Seit 1975 ist in der Bundesverfassung verankert, dass es nach der Wasserkraftgewinnung «angemessene Restwassermengen» geben muss. Doch: «Bei der Verankerung der Restwasserbestimmungen im Gewässerschutzgesetz setzte sich 1991 ein Ansatz durch, der zu niedrigeren Mindestrestwassermengen führte als ökologische Untersuchungen empfahlen», heisst es im Bericht.

Ökologische Bedeutung der Restwassermengen

Dreissig Jahre später zeigt sich, dass es um die Ökologie der Gewässer nicht gut bestellt ist. In der Schweiz sind Wasserlebewesen auf den Roten Listen der bedrohten Arten überrepräsentiert – 65% der Fische und Rundmäuler sowie 47% der Wirbellosen. Anhand dieser Gruppen lässt sich auf einfache Weise der ökologischen Zustand der Gewässer bewerten. Reduzierte Wassermengen verlangsamen beispielsweise die Strömung, verstärken das Algenwachstum und führen zu schwankenden Wassertemperaturen, bei denen spezialisierte Arten nicht leben können.

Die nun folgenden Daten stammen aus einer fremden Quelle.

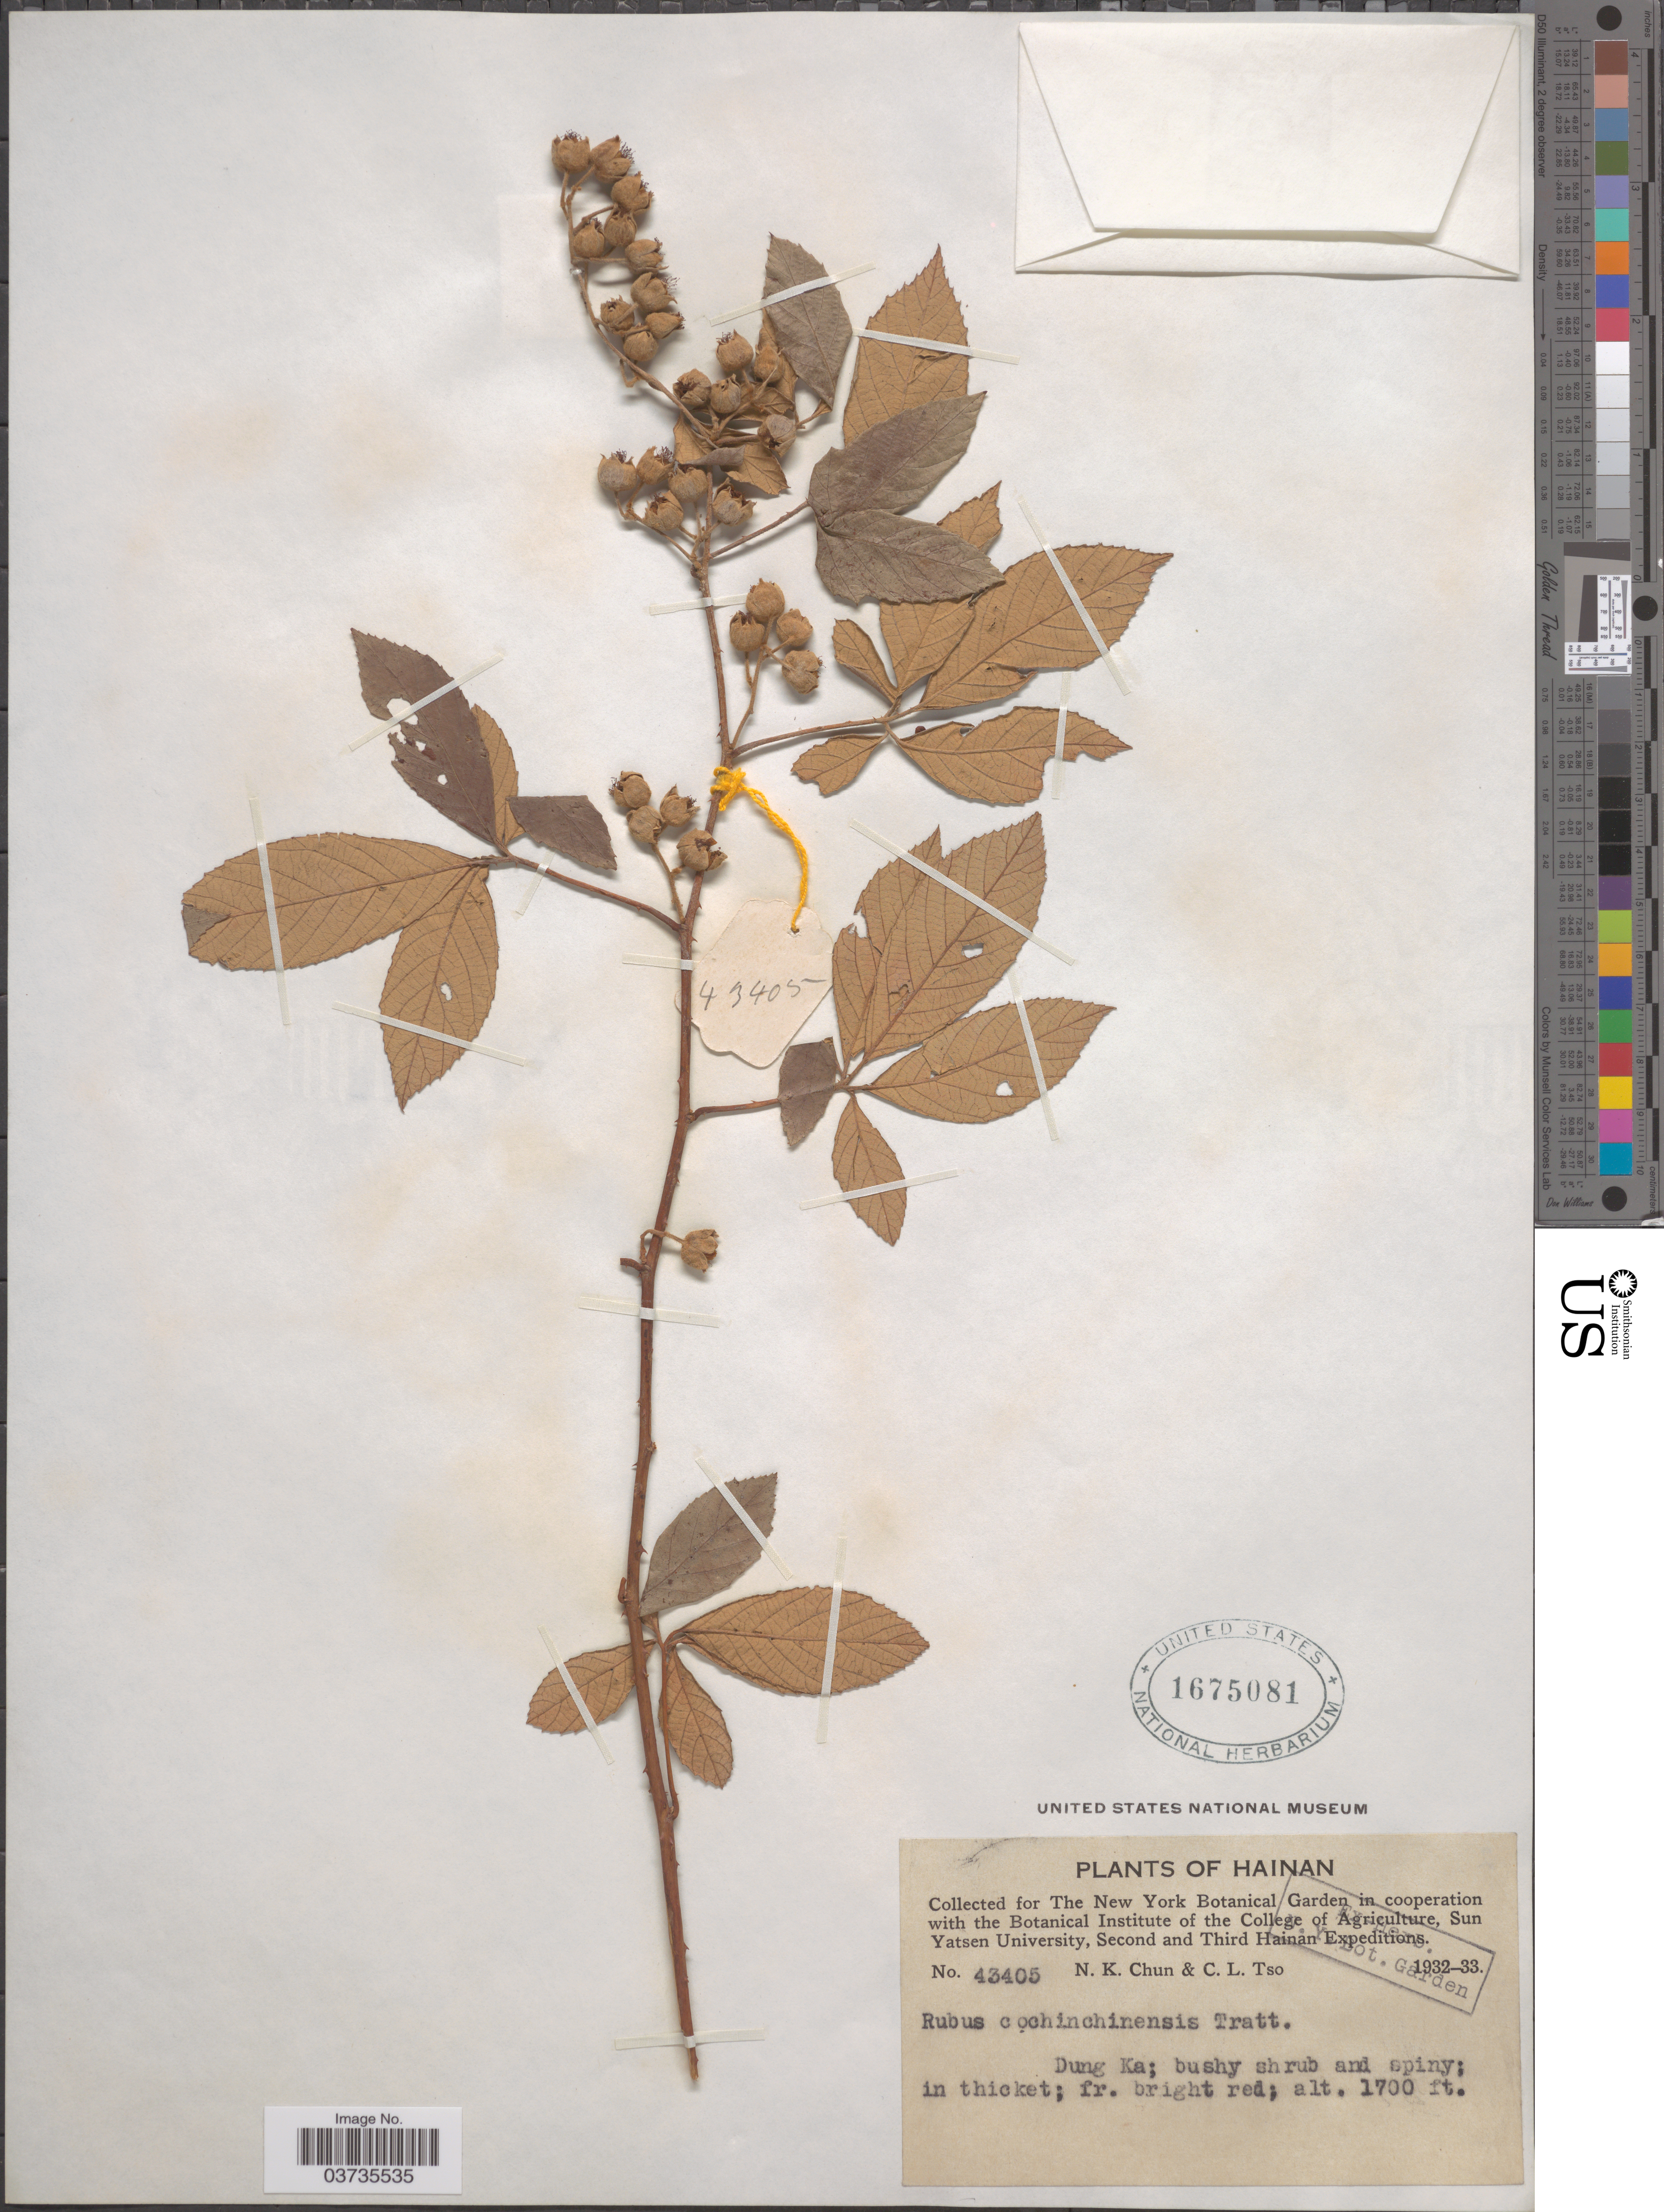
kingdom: Plantae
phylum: Tracheophyta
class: Magnoliopsida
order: Rosales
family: Rosaceae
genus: Rubus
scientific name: Rubus cochinchinensis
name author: Tratt.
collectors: N. K. Chun & C. Tso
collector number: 43405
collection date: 1932/1933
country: China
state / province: Hainan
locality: Dung Ka.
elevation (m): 518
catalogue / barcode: US 1675081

Betroffen ist der ganze Gewässerraum, etwa an den Ufern: Libellen und Uferpflanzen, aber auch Vögel wie der Flussregenpfeifer. «Flusslebewesen kommen zwar mit Störungen wie Hoch- oder Niedrigwasser zurecht, aber nicht mit kleinsten Restwassermengen oder täglichen, starken Schwankungen, wie sie durch die Wasserkraftnutzung entstehen», sagt die WSL-Ökologin Sabine Fink. Sie untersucht die ökologischen Auswirkungen der Schwall-Sunk-Dynamik, also das rasche Auf und Ab des Wasserpegels als Folge der unregelmässigen Stromerzeugung. Teilstrecken von Flüssen fallen zwischenzeitlich fast trocken, während plötzliche hohe Abflüsse das Bachbett erodieren und tief einkerben. Beides hat Folgen für die Lebewesen der Uferzonen und auf Inseln. «Wir beobachten in alpinen Flüssen, die wir seit 10 Jahren untersuchen, dass sich die Artenzusammensetzung verändert hat und nun den Vorkommen auf klassischen Trockenstandorten entspricht.»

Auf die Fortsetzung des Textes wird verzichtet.